*** Opening of Data ***

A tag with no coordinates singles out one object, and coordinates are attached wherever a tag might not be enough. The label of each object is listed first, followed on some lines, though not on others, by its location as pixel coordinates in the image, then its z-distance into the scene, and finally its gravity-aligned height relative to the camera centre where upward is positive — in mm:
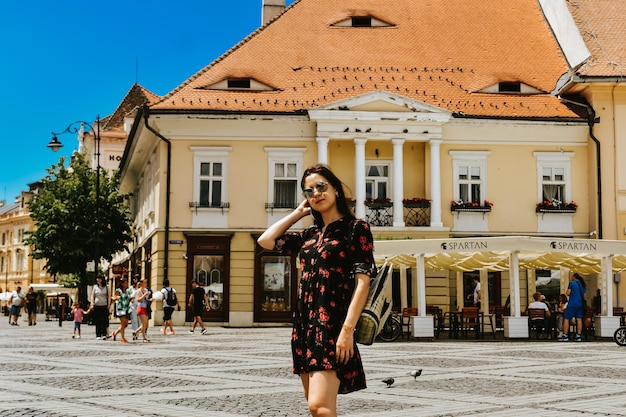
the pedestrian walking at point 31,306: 41281 -1112
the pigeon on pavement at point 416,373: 12336 -1224
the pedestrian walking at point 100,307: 24484 -689
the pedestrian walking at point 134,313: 23930 -855
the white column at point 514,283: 24312 -59
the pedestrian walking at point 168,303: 26766 -639
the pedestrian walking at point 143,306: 23562 -639
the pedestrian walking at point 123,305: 23477 -609
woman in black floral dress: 5215 -70
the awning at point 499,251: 23422 +762
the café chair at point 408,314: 24859 -887
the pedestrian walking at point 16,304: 42000 -1046
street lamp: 37562 +5631
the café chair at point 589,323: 25578 -1202
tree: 42625 +2665
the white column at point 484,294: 29016 -418
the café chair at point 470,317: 24766 -988
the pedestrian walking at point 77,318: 25391 -1022
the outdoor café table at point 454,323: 25189 -1170
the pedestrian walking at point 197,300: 27328 -562
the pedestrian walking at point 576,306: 24438 -664
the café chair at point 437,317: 26164 -1026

*** Close of Data ***

Problem to solve | Whenever a line in the listing above includes the word "pedestrian", return that line.

Answer for this exercise |
the pedestrian walking at point 31,306: 41281 -1112
the pedestrian walking at point 100,307: 24484 -689
the pedestrian walking at point 134,313: 23930 -855
the pedestrian walking at point 168,303: 26766 -639
the pedestrian walking at point 143,306: 23562 -639
the pedestrian walking at point 123,305: 23477 -609
the pedestrian walking at point 16,304: 42000 -1046
the pedestrian walking at point 77,318: 25391 -1022
the pedestrian walking at point 197,300: 27328 -562
the pedestrian walking at point 576,306: 24438 -664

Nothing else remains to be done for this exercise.